1995年11月:調―95―IV―02

『マルチメディアサービスの利用動向に関する研究調査報告書』

                       情報通信システム研究室主任研究官 岡田 裕二

                                    研究官 國井 昭男
                                    研究官 菊池 信輝
 デジタル技術により文字・音声・画像等を統合的にインタラクティブに通信ネットワークを介してやりとりできる「マルチメディア」サービスについては、これまで、インフラ面の整備及び経済効果について多くの研究がなされており、また、マルチメディア業界においては、ビデオ・オン・デマンドやPHS等の個々のマルチメディアサービスについてのマーケットやニーズについて調査がなされているところである。

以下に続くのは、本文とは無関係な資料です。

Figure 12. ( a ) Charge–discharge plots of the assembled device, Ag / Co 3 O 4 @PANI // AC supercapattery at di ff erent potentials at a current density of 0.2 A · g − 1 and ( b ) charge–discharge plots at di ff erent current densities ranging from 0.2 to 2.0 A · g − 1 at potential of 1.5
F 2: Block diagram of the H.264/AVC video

 マルチメディアサービスの普及に向けては、具体的なマルチメディアアプリケーションの検討として、ユーザが求めている機能を十分に把握して、ユーザサイドに立ったアプリケーションの検討を行う必要がある。
 本調査は、既存のマルチメディアサービスの調査及びマルチメディアサービスを提供しようとしている事業者へのインタビューから、マルチメディアサービスにおける現状と動向を取りまとめるとともに、生活者アンケート調査及びパソコン通信ユーザアンケート調査により、生活者がマルチメディアサービスのどのような機能に利用意向があるかについて調査を行ったものである。

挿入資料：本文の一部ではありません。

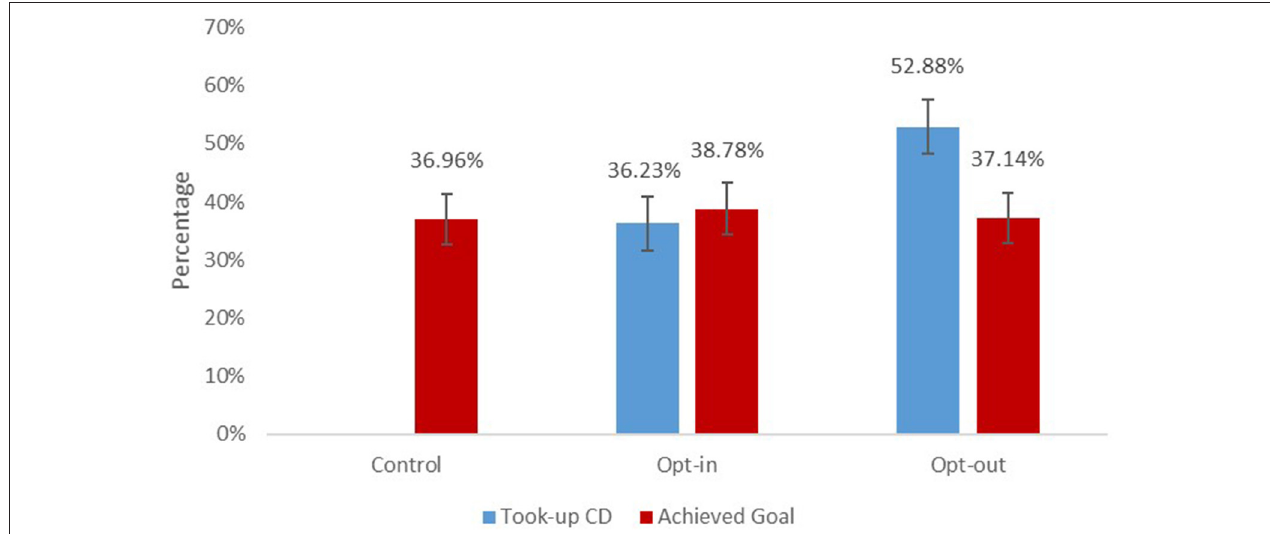
FIGURE 1 | Percentage of students who took-up commitment device and achieved their goal by treatment condition. Error bars represent 95% CI. Estimates are from a logistic regression that controlled for students’ homeroom and pre-treatment math grade. Students in the Control condition did not have the opportunity to take-up the commitment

 本調査研究の結果、事業者側は各種のマルチメディアサービスを開発し、積極的に事業展開を図ろうとしていること、行政サービス、遠隔医療等のサービス以外では、一般の生活者における認知度や利用意向はありま高くないが、パソコン通信利用者などの先進的ユーザにおいては利用意向が高いこと、しかし、マルチメディアサービスに対する追加的支出によるマルチメディアサービスに対する価値の評価では一般ユーザも先進的ユーザもほとんど差がないこと、等が確認できた。

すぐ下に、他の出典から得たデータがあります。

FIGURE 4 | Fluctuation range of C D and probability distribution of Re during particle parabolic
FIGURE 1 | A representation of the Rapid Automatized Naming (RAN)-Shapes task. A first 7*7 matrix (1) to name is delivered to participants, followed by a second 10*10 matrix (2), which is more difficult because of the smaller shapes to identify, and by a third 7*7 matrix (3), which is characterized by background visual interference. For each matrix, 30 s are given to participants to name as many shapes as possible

 マルチメディアサービスの普及のためには、低い認知度を高め、多くのユーザに関心を抱いてもらうことが必要である。しかし、本調査結果によると、ユーザが高める機能と、マルチメディアサービスの付加価値を高める機能は必ずしも一致しておらず、潜在的な需要喚起のためには、ユーザが真に関心を持っている機能を持ったマルチメディアサービスを投入し、認知の形成から地道に普及過程を経ることが必要である。